WORKING DATA Block Start

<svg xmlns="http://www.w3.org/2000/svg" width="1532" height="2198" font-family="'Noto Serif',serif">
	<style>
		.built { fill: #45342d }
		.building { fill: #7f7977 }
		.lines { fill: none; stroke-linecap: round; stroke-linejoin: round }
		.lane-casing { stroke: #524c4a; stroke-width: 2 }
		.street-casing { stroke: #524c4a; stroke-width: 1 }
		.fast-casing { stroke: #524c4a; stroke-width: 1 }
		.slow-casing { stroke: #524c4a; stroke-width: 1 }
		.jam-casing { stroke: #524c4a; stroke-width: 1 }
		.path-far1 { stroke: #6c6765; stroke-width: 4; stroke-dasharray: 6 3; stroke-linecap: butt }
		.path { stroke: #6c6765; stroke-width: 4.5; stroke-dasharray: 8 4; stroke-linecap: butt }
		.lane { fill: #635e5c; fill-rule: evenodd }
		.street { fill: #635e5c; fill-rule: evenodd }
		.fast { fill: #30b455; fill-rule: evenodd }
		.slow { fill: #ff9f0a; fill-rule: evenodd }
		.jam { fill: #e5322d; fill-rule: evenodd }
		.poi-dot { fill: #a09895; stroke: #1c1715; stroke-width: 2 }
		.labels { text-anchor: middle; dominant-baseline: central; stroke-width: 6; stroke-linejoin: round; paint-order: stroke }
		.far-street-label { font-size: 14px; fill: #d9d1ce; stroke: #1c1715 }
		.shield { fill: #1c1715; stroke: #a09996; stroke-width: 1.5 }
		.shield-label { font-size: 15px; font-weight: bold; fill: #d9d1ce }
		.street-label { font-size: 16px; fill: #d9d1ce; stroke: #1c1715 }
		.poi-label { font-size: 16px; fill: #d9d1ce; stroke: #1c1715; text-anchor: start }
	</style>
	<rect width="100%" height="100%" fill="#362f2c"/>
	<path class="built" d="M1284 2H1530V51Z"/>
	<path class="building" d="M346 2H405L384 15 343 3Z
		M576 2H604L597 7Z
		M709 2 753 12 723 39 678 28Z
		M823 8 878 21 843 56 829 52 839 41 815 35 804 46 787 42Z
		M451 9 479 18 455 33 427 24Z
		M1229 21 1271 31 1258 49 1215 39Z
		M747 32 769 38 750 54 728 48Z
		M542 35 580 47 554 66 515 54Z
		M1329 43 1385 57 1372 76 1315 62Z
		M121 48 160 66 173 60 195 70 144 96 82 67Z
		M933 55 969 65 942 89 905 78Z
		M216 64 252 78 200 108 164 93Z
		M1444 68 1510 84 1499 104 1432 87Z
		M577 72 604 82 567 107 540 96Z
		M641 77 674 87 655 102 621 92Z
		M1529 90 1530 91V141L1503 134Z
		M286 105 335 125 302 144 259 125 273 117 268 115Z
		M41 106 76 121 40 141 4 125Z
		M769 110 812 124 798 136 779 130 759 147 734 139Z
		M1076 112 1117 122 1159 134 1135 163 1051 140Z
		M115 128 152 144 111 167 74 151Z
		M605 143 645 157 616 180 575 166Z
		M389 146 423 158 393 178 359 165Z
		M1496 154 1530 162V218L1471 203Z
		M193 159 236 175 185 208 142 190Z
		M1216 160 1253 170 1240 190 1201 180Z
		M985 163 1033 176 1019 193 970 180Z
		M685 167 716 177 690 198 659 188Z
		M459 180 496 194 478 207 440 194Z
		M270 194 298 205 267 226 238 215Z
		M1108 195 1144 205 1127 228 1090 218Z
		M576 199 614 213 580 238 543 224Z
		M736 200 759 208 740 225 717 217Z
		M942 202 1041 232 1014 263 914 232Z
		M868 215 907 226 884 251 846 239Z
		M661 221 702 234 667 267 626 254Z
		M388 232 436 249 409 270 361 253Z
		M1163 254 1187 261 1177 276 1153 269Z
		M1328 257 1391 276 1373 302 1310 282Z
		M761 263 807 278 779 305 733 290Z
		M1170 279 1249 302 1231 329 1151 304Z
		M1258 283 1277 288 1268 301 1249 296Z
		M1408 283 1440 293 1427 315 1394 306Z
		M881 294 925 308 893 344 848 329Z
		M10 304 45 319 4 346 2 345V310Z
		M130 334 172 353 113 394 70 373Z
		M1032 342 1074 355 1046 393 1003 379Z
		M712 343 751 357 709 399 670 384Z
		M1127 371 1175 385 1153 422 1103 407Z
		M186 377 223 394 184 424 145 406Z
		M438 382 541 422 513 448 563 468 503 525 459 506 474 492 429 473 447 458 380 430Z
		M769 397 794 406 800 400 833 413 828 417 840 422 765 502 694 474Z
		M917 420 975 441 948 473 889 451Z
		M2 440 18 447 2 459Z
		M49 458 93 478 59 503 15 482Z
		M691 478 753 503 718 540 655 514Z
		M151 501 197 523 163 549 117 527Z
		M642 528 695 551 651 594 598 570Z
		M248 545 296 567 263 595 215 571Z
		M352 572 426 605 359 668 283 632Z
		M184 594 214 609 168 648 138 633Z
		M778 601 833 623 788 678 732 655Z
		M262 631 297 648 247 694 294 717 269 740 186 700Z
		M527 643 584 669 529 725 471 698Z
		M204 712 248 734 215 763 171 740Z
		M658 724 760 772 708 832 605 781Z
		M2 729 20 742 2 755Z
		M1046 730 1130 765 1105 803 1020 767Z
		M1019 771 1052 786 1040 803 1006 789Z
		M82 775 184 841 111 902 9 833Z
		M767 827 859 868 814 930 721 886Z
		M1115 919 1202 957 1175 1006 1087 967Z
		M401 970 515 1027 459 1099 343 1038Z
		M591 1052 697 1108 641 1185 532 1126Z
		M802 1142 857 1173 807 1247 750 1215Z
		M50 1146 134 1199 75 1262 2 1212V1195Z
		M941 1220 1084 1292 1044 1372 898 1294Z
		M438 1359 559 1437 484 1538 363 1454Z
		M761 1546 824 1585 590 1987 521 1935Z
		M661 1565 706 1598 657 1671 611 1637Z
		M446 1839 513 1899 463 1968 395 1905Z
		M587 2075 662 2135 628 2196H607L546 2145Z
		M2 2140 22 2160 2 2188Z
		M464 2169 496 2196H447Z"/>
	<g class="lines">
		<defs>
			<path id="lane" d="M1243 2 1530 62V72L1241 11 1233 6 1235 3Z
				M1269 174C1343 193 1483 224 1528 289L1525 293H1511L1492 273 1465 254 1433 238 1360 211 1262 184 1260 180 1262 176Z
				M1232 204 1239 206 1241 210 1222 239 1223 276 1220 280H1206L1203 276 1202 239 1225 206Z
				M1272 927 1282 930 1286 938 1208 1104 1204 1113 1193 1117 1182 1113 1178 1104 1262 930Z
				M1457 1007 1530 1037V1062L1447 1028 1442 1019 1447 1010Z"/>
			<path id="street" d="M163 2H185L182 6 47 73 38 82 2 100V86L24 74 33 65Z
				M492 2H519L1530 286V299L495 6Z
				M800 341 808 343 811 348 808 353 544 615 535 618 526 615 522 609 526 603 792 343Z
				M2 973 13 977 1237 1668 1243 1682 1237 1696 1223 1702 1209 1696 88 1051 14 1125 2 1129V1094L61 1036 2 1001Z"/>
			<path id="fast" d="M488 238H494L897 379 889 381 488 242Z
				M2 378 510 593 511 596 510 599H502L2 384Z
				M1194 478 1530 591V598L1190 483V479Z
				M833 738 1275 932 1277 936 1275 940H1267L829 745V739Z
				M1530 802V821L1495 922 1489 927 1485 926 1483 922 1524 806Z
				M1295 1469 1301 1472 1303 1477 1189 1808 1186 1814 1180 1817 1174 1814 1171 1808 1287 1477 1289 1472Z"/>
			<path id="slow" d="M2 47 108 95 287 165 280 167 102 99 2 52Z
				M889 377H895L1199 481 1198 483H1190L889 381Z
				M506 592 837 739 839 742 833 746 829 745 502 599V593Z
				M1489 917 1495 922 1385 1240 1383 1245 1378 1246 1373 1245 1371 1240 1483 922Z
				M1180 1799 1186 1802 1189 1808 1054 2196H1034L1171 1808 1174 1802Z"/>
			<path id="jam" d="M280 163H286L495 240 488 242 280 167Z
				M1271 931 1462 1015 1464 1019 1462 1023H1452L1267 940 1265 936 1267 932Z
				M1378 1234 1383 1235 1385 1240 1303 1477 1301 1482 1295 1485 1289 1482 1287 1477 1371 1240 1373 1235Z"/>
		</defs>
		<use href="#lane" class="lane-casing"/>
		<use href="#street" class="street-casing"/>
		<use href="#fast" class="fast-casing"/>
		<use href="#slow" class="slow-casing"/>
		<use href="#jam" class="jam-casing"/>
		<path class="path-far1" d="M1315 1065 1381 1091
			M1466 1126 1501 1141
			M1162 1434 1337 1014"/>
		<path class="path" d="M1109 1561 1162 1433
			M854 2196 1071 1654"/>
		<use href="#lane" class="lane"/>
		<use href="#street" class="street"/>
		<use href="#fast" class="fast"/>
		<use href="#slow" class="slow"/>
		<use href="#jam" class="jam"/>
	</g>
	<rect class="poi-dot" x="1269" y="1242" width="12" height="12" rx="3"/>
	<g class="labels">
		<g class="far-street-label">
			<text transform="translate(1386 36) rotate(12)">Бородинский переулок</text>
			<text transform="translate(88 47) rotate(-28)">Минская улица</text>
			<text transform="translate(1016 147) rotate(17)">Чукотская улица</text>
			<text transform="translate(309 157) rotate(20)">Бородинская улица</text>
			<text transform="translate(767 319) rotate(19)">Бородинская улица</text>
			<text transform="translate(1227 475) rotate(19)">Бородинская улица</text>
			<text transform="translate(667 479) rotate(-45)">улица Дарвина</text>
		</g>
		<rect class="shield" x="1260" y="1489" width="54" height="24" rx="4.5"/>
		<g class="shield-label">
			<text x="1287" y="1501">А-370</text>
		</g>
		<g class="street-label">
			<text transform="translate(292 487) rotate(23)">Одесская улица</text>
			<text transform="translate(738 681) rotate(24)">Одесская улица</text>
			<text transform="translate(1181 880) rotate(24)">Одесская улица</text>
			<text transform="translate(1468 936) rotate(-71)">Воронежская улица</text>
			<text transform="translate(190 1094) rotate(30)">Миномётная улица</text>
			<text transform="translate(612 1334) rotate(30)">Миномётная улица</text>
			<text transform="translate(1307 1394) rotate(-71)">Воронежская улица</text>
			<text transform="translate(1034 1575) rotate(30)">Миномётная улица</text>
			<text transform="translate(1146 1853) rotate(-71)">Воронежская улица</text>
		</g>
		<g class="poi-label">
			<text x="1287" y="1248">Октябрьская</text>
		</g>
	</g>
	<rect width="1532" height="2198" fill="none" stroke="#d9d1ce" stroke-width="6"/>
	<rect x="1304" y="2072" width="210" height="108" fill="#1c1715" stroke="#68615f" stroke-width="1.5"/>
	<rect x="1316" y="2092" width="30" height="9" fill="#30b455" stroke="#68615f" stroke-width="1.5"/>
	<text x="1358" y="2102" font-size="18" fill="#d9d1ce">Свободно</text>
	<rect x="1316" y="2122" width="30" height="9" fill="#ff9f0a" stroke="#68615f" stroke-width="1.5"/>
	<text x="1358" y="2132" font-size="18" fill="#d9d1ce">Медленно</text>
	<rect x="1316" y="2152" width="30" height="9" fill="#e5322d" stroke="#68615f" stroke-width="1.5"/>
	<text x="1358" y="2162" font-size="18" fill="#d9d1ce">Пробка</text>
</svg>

WORKING DATA Block End

Looking at the data above, write out exactly the lines that start at the one containing "middle; dominant-baseline: central;" and end at the one containing "M542 35 580 47 554 66 515 54Z"; include both and nothing beyond.

### ANSWER SECTION:
		.labels { text-anchor: middle; dominant-baseline: central; stroke-width: 6; stroke-linejoin: round; paint-order: stroke }
		.far-street-label { font-size: 14px; fill: #d9d1ce; stroke: #1c1715 }
		.shield { fill: #1c1715; stroke: #a09996; stroke-width: 1.5 }
		.shield-label { font-size: 15px; font-weight: bold; fill: #d9d1ce }
		.street-label { font-size: 16px; fill: #d9d1ce; stroke: #1c1715 }
		.poi-label { font-size: 16px; fill: #d9d1ce; stroke: #1c1715; text-anchor: start }
	</style>
	<rect width="100%" height="100%" fill="#362f2c"/>
	<path class="built" d="M1284 2H1530V51Z"/>
	<path class="building" d="M346 2H405L384 15 343 3Z
		M576 2H604L597 7Z
		M709 2 753 12 723 39 678 28Z
		M823 8 878 21 843 56 829 52 839 41 815 35 804 46 787 42Z
		M451 9 479 18 455 33 427 24Z
		M1229 21 1271 31 1258 49 1215 39Z
		M747 32 769 38 750 54 728 48Z
		M542 35 580 47 554 66 515 54Z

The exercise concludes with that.